To give a bit of leeway for sequencing error, I've made use of 'regex', an alternative regular expression module (as opposed to the standard/older 're'), which has an option for fuzzy string matching - i.e. you can allow mismatches or indels.

Taking one of the pretend sequences I've used here (ATATATATAT), this means that any of the following sequences would also be categorised as a hit using this search: ATATATGTAT, ATATATATT, ATATAATATAT.

There we have it; a crude, yet effective script to take a fastq file, and output two new fastqs containing (mutually exclusive) reads based on the presense of a given subsequence.
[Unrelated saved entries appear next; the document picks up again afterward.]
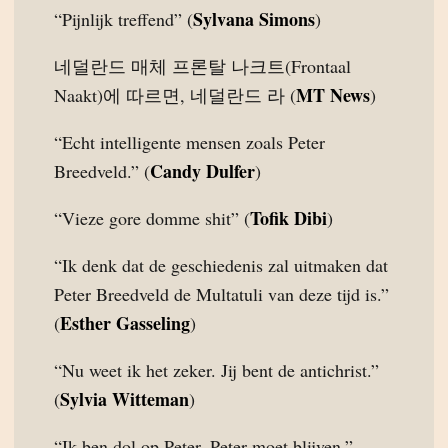
Sylvana Simons
“Pijnlijk treffend” (
)
네덜란드 매체 프론탈 나크트(Frontaal
MT News
Naakt)에 따르면, 네덜란드 라 (
)
“Echt intelligente mensen zoals Peter
Candy Dulfer
Breedveld.” (
)
Tofik Dibi
“Vieze gore domme shit” (
)
“Ik denk dat de geschiedenis zal uitmaken dat
Peter Breedveld de Multatuli van deze tijd is.”
Esther Gasseling
(
)
“Nu weet ik het zeker. Jij bent de antichrist.”
Sylvia Witteman
(
)
“Ik ben dol op Peter. Peter moet blijven.”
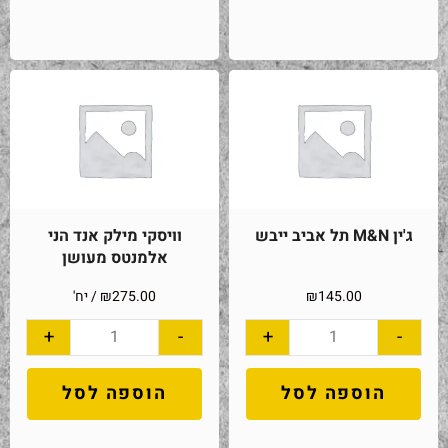
ג'ין M&N תל אביב ייבש
וויסקי מילק אנד הני
אלמנטס מעושן
145.00
₪
275.00
₪
/ יח'
+
-
+
-
הוספה לסל
הוספה לסל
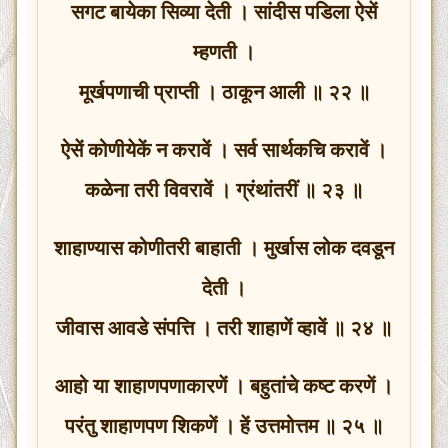
सगट बायेका सिव्या देती । सांदीस पडिला ऐसें
म्हणती ।
मूर्खपणाची प्राप्ती । ठाकून आली ॥ २२ ॥
ऐसें कोणीयेकें न करावें । सर्व सार्थकचि करावें ।
कळेना तरी विवरावें । ग्रंथांतरीं ॥ २३ ॥
शाहाण्यास कोणीतरी बाहाती । मुर्खास लोक दवडून
देती ।
जीवास आवडे संपत्ति । तरी शाहाणें व्हावें ॥ २४ ॥
आहो या शाहाणपणाकारणें । बहुतांचे कष्ट करणें ।
परंतु शाहाणपण शिकणें । हें उत्तमोत्तम ॥ २५ ॥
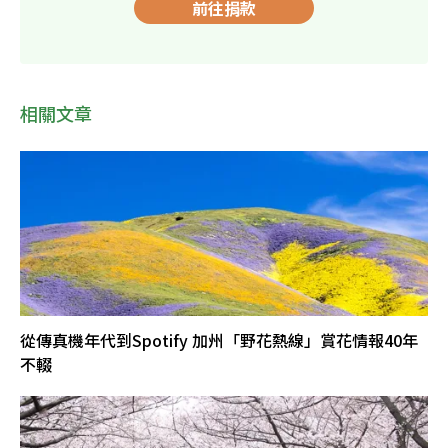
前往捐款
相關文章
從傳真機年代到Spotify 加州「野花熱線」賞花情報40年
不輟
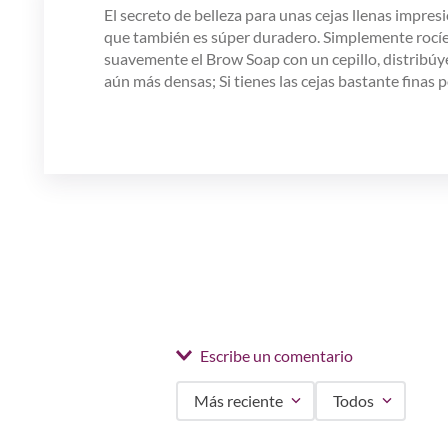
El secreto de belleza para unas cejas llenas impresi
que también es súper duradero. Simplemente rocíe 
suavemente el Brow Soap con un cepillo, distribúye
aún más densas; Si tienes las cejas bastante fina
Escribe un comentario
Más reciente
Todos
Agregar comentario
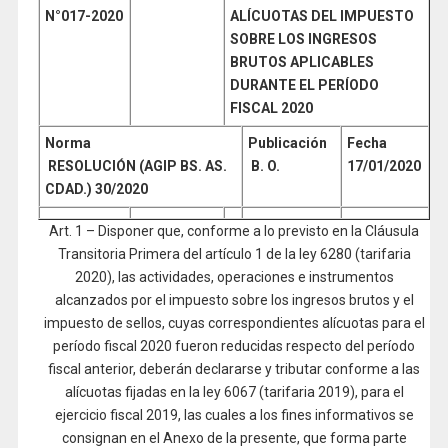
N°017-
2020
ALÍCUOTAS DEL IMPUESTO
SOBRE LOS INGRESOS
BRUTOS APLICABLES
DURANTE EL PERÍODO
FISCAL 2020
Norma
Publicación
Fecha
RESOLUCIÓN (AGIP BS. AS.
B. O.
17/01/2020
CDAD.) 30/2020
Art. 1 – Disponer que, conforme a lo previsto en la Cláusula
Transitoria Primera del artículo 1 de la ley 6280 (tarifaria
2020), las actividades, operaciones e instrumentos
alcanzados por el impuesto sobre los ingresos brutos y el
impuesto de sellos, cuyas correspondientes alícuotas para el
período fiscal 2020 fueron reducidas respecto del período
fiscal anterior, deberán declararse y tributar conforme a las
alícuotas fijadas en la ley 6067 (tarifaria 2019), para el
ejercicio fiscal 2019, las cuales a los fines informativos se
consignan en el Anexo de la presente, que forma parte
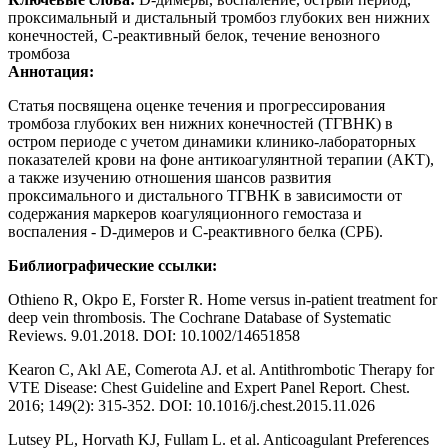
проксимальный и дистальный тромбоз глубоких вен нижних
конечностей, С-реактивный белок, течение венозного
тромбоза
Аннотация:
Статья посвящена оценке течения и прогрессирования
тромбоза глубоких вен нижних конечностей (ТГВНК) в
остром периоде с учетом динамики клинико-лабораторных
показателей крови на фоне антикоагулянтной терапии (АКТ),
а также изучению отношения шансов развития
проксимального и дистального ТГВНК в зависимости от
содержания маркеров коагуляционного гемостаза и
воспаления - D-димеров и С-реактивного белка (СРБ).
Библиографические ссылки:
Othieno R, Okpo E, Forster R. Home versus in-patient treatment for
deep vein thrombosis. The Cochrane Database of Systematic
Reviews. 9.01.2018. DOI: 10.1002/14651858
Kearon C, Akl АE, Comerota AJ. et al. Antithrombotic Therapy for
VTE Disease: Chest Guideline and Expert Panel Report. Chest.
2016; 149(2): 315-352. DOI: 10.1016/j.chest.2015.11.026
Lutsey PL, Horvath KJ, Fullam L. et al. Anticoagulant Preferences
Note that this probably isn't the most efficient solution to this problem - even for something written in Python - but it was knocked together quickly, building up on simple principles from a basic fastq analysis template script, and most importantly, it got the job done. I only needed to run this code three or four times, and was able to do the analysis I needed, which is, let's face it, the most important thing.